Independent Technology Enables USO-Metro to Serve Troops Better

This Tech Impact Story examines how NPower set up the computers and network at all 13 USO-Metro locations on military bases, at airports, and in military hospitals in DC, Maryland, and Virginia.

Challenge

The USO is chartered by Congress to meet the human service needs of the US Armed Forces personnel and their families. While it is a nonprofit organization, most of its outreach centers are located at military bases, hospitals, and airports where servicemen and women can be found. The USO-Metro includes Washington, D.C., Maryland, and Northern Virginia, a region with one of the largest concentrations of United States military personnel in the world. For decades, the USO-Metro has relied on the military for its technology equipment and support, including both administrative networks and computer labs for servicemen to use. Then, after September 11, when security measures tightened, the military designated the USO as a security threat because so many volunteers and non-military personnel could use its network. So, USO-Metro sprang into action to build its own independent network.

Solution

Without its own IT department, USO-Metro first turned to its board with executives from leading tech companies for help. "We’ve always been resourceful and we have a great board," says Chief Operating Officer Cheryl Laaker Hall. Board members solicited in-kind donations of equipment from Cisco, Verizon, Microsoft, and Dell.

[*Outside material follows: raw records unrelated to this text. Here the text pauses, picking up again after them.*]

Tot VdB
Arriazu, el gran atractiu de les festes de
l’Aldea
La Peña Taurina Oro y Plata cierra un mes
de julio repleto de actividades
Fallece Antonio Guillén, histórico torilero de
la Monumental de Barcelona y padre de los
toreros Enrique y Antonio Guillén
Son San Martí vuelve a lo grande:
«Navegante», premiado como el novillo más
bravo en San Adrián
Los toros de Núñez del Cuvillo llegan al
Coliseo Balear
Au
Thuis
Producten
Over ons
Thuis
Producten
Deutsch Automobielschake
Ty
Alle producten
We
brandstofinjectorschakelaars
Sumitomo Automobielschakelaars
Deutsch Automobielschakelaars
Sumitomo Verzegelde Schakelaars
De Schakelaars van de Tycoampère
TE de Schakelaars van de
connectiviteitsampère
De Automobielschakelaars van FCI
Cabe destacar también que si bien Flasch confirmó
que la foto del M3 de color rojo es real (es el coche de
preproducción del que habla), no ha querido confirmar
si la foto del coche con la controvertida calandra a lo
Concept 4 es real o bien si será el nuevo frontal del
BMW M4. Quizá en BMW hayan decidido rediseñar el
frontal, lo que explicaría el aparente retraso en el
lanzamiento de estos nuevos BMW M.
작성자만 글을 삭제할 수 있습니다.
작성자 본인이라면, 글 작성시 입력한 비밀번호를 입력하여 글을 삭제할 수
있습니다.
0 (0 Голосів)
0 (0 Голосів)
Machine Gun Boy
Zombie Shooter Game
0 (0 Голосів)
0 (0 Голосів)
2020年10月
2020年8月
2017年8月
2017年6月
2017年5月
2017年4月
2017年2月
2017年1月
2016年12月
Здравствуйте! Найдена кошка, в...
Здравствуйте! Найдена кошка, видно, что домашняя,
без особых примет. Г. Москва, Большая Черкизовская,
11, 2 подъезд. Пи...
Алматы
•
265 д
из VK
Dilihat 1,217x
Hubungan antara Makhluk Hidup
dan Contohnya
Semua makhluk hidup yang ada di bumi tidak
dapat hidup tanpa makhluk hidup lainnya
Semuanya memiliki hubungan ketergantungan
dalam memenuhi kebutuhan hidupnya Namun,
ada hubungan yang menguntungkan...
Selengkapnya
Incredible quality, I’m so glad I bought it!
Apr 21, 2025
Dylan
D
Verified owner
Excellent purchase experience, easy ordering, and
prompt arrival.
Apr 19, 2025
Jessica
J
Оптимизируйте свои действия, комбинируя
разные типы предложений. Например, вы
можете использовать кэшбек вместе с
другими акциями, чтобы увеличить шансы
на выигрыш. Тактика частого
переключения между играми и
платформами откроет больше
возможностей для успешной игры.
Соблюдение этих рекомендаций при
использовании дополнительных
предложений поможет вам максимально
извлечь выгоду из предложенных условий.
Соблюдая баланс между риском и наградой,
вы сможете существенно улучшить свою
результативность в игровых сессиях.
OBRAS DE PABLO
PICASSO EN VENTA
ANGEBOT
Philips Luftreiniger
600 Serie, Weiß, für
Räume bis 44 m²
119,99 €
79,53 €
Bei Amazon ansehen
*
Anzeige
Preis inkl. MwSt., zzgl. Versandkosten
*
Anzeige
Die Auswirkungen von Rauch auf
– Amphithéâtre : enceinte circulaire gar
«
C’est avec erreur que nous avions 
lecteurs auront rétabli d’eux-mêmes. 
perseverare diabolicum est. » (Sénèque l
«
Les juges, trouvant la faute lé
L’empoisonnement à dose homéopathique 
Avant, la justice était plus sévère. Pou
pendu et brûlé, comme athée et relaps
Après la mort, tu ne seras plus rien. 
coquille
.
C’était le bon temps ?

Hall knew that the organization needed help installing and maintaining the equipment, so she contacted NPower Greater DC Region.

At USO-Metro’s administrative offices on Fort Myer, NPower installed a new server, networked staff computers, and created a computer lab and wifi hotspot for military personnel to use. NPower set up the computers and network at all 13 USO-Metro locations on military bases, at airports, and in military hospitals in DC, Maryland, and Virginia.

The new set up enabled USO-Metro to have a shared drive for the first time so all 28 staff members scattered throughout 13 locations could have easy access to each other’s files.

Impact

"It helps us communicate better with one another," Hall says. "We’re no longer faxing things, which were burning up paper." Each outreach center, Hall explains, does similar work and can make use of each other’s ideas and promotional materials. "If one center needs a flier to promote a children’s program, they can look at other centers’ fliers on the shared drive and don’t have to create one on their own. It saves time and money." As a result of having the shared drive, they have centralized documents that staff at each location can tailor to their own needs. The new technology has also helped with donor cultivation. "Everyone logs on to the donations record now and sees what everyone else has gotten donated. People can call up and say ‘I didn’t know you got something from that donor. Do you think that person would help with my activity?’ We’ve been able to broaden some donor relationships."

"The open lines of communications have taken the organization to a completely different level than it was before. It’s gotten everyone to think about technology in a different way. Before, we thought of it as just email and internet. Now we’re taking a volunteer management program online, putting in a donor database that multiple people will be able to see, and we have an events program to manage the special events process. NPower has helped us to see the possibilities in technology."